On relève pour le surplus qu'il n'existe pas, dans
le canton de Vaud, de convention collective de travail ou de contrat-type réglementant
les conditions d'engagement des conducteurs de taxi et leurs rapports avec les
exploitants. L'association professionnelle de la branche ne fixe pas non plus
de tarifs applicables. Quant au règlement intercommunal sur le service des
taxis (RIT), entré en vigueur le 1er novembre 1964 et mis à
jour le 1er septembre 2016, il prévoit seulement à l'art. 41 que
l’exploitant ne peut engager de conducteurs que par le biais d’un contrat de travail
et qu'il doit être à même de fournir en tout temps, aux directions de police et
au préposé intercommunal, des renseignements exacts sur le mode d’occupation,
les heures de travail et de présence et le nombre des jours de travail et de
repos de chaque conducteur. Ainsi, le tribunal n'est pas non plus en mesure de
déterminer quelles sont les conditions de salaire et de travail en usage dans
l'arrondissement de ********, périmètre dans lequel la société recourante exploite
son entreprise, et si, comme l'affirme cette dernière, un pourcentage
déterminé à l’avance du montant du chiffre d'affaires, assorti d'une
gratification en fonction des résultats, constitue la rémunération usuelle.
En définitive, le contrat de travail produit ne
permet pas de déterminer si le salaire offert satisfait aux conditions de
rémunération et de travail usuelles du lieu, de la profession et de la branche.
C'est dès lors à juste titre que l'autorité intimée a refusé l'octroi de l'autorisation
de travail requise.
3.
Il résulte de ce qui précède que le recours doit être rejeté et la
décision attaquée confirmée.
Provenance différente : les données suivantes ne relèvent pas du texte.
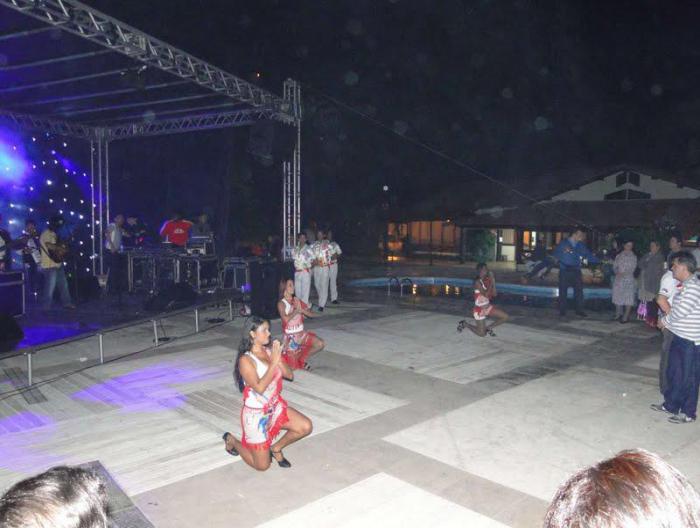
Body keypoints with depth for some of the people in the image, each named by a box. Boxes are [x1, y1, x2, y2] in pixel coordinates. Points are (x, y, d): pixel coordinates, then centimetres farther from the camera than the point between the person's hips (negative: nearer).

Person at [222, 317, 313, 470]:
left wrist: (279, 359, -20)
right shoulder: (246, 360, -21)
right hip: (256, 413, -6)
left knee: (306, 427, -10)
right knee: (262, 465, 5)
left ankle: (276, 448, 15)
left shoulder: (270, 352, -3)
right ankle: (232, 440, 30)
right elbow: (259, 387, -30)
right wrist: (273, 362, -30)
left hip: (276, 407, 6)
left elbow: (290, 375, -4)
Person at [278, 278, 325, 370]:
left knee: (320, 344, -14)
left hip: (301, 333, 5)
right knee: (293, 365, -6)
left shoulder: (297, 300, 5)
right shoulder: (281, 304, -10)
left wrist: (301, 310, -17)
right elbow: (286, 319, -26)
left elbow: (311, 314, 0)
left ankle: (302, 359, 9)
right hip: (290, 336, -5)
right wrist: (296, 310, -16)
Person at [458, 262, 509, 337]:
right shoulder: (477, 282, -21)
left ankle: (489, 328, 17)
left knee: (505, 317, -1)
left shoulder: (487, 280, 0)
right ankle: (465, 324, 23)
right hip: (479, 309, -7)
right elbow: (486, 294, -30)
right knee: (482, 334, 0)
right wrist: (491, 282, -24)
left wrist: (493, 281, -8)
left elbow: (494, 294, -1)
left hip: (488, 307, 7)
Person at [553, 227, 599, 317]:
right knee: (563, 291, 0)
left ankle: (579, 310, 9)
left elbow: (589, 255, 8)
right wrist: (564, 252, -21)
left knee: (579, 290, -1)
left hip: (576, 271, 3)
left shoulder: (581, 245, 10)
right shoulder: (563, 243, 1)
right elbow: (556, 255, -3)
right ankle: (562, 311, 8)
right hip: (565, 271, -3)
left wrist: (599, 261, -5)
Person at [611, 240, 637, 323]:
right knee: (617, 296, 8)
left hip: (629, 279, -4)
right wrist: (617, 272, -10)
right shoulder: (619, 256, 11)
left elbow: (632, 269, -5)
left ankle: (626, 316, -4)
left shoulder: (633, 257, 2)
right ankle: (618, 314, 22)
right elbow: (614, 266, 9)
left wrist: (623, 274, -16)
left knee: (629, 298, -6)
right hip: (618, 279, 4)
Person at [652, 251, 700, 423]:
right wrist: (667, 321, 2)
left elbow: (681, 310, -23)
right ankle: (670, 404, 31)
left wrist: (665, 320, -8)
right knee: (674, 373, 18)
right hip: (679, 337, 10)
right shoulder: (684, 285, 12)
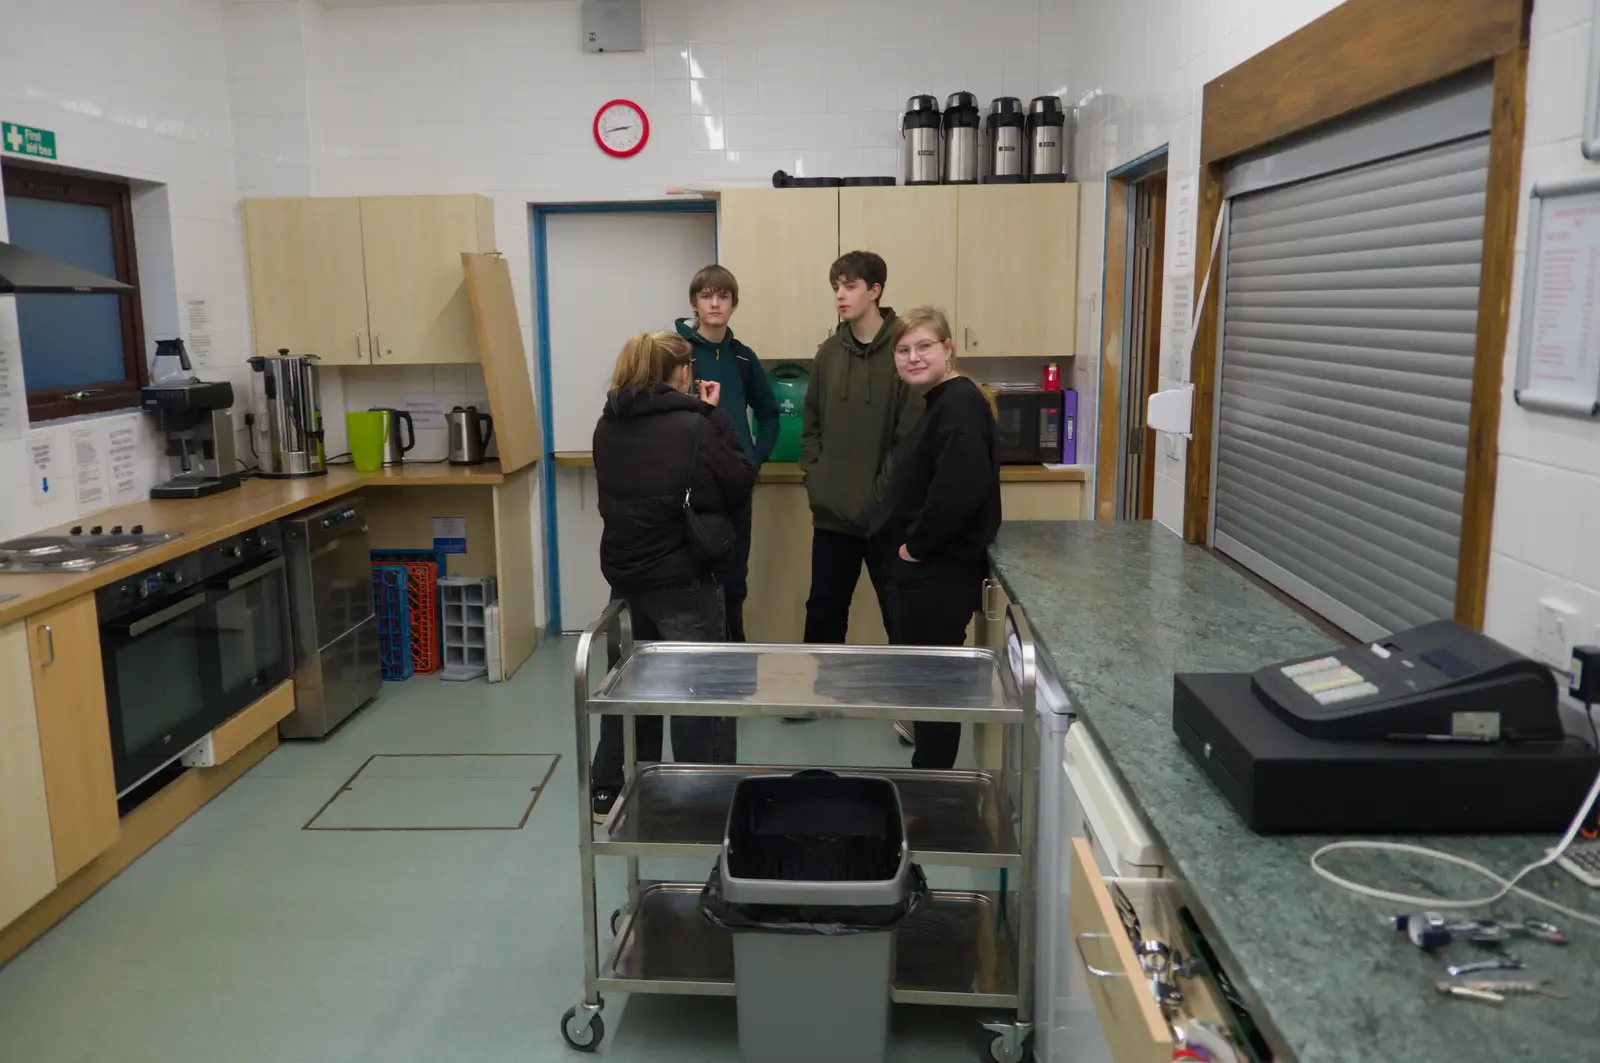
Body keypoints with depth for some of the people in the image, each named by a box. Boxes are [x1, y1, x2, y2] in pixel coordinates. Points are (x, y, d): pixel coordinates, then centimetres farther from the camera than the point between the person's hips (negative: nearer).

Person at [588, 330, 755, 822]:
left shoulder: (608, 427, 2)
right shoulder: (692, 427, -16)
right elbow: (740, 485, -10)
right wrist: (715, 418, -3)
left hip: (625, 573, 7)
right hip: (683, 578, -6)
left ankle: (608, 791, 32)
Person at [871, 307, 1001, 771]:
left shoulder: (960, 403, -17)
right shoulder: (939, 403, 15)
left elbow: (959, 488, -30)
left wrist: (916, 545, -19)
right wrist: (909, 545, 9)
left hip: (940, 571, -10)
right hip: (925, 567, 10)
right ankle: (928, 776, 31)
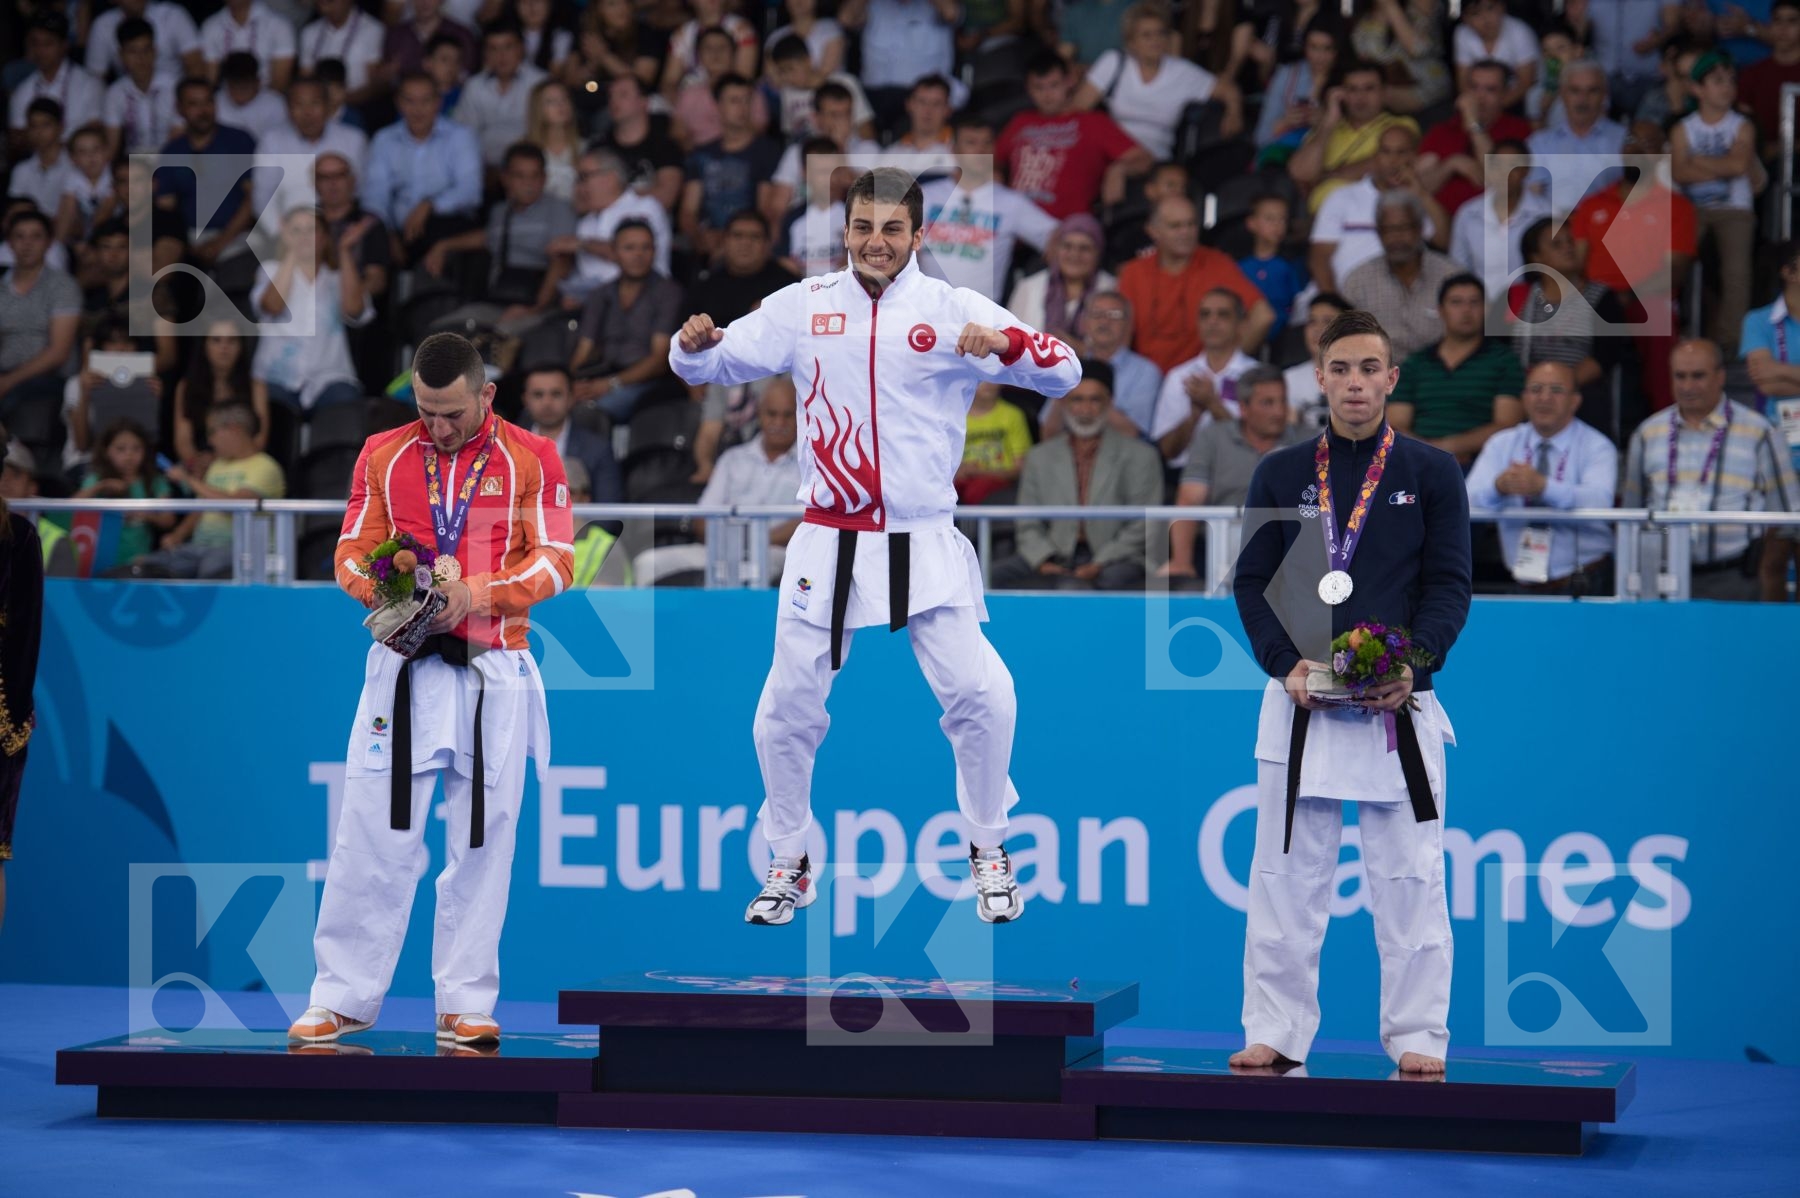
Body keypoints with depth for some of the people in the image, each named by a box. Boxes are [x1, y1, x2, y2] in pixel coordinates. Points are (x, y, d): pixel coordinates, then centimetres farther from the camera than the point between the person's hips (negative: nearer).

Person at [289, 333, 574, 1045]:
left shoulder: (531, 460, 1)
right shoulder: (383, 455, 7)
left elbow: (554, 561, -3)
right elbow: (352, 550, 10)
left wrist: (475, 593, -17)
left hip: (492, 672, -1)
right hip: (402, 665, 1)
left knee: (481, 842, 3)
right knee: (371, 833, -2)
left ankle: (466, 1001, 12)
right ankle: (343, 997, 6)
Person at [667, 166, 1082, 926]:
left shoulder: (951, 310, -3)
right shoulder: (805, 307, 3)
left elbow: (1062, 371, -9)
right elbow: (714, 364, 4)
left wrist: (1004, 345, -30)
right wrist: (693, 344, -20)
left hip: (924, 544, -2)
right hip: (828, 545, 2)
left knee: (981, 697, -10)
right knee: (786, 711, 3)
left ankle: (988, 853, 11)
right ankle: (789, 865, 22)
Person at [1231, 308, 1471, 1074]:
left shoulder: (1431, 474, 4)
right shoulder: (1282, 475, 8)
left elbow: (1449, 583, 0)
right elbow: (1252, 581, 5)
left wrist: (1412, 669, -15)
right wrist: (1284, 664, -10)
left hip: (1398, 702, -1)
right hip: (1302, 696, 1)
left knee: (1409, 879, 1)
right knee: (1287, 874, 4)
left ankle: (1416, 1037, 7)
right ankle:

Vu le sort de la cause, un émolument judiciaire
est mis à la charge de la société recourante (art. 49 al. 1 de la loi vaudoise
du 28 octobre 2008 sur la procédure administrative - LPA-VD; RSV 173.36), et il
n'est pas alloué de dépens (art. 55 al. 1 a contrario, 91 et 99
LPA-VD).
Par
ces motifs
la Cour de droit administratif et public
du Tribunal cantonal
arrête:
I.
Le recours est rejeté.
II.
La d.ision du Service de l'emploi du 9 septembre 2016 est confirmée.
III.
Un émolument judiciaire de 600 (six cents) francs est mis à la charge de
la société recourante.
IV.
Il n'est pas alloué de dépens.
Lausanne, le 7 juillet 2017
Le président: La
greffière:
Le présent arrêt est communiqué aux destinataires de
l'avis d'envoi ci-joint ainsi qu'au Secrétariat d'Etat aux migrations (SEM).
Il peut faire l'objet, dans les trente jours suivant sa
notification, d'un recours au Tribunal fédéral. Le recours en matière de droit
public s'exerce aux conditions des articles 82 ss de la loi du 17 juin 2005 sur
le Tribunal fédéral (LTF - RS 173.110), le recours constitutionnel subsidiaire
à celles des articles 113 ss LTF. Le mémoire de recours doit être rédigé dans
une langue officielle, indiquer les conclusions, les motifs et les moyens de
preuve, et être signé. Les motifs doivent exposer succinctement en quoi l’acte
attaqué viole le droit. Les pièces invoquées comme moyens de preuve doivent
être jointes au mémoire, pour autant qu’elles soient en mains de la partie; il
en va de même de la décision attaquée.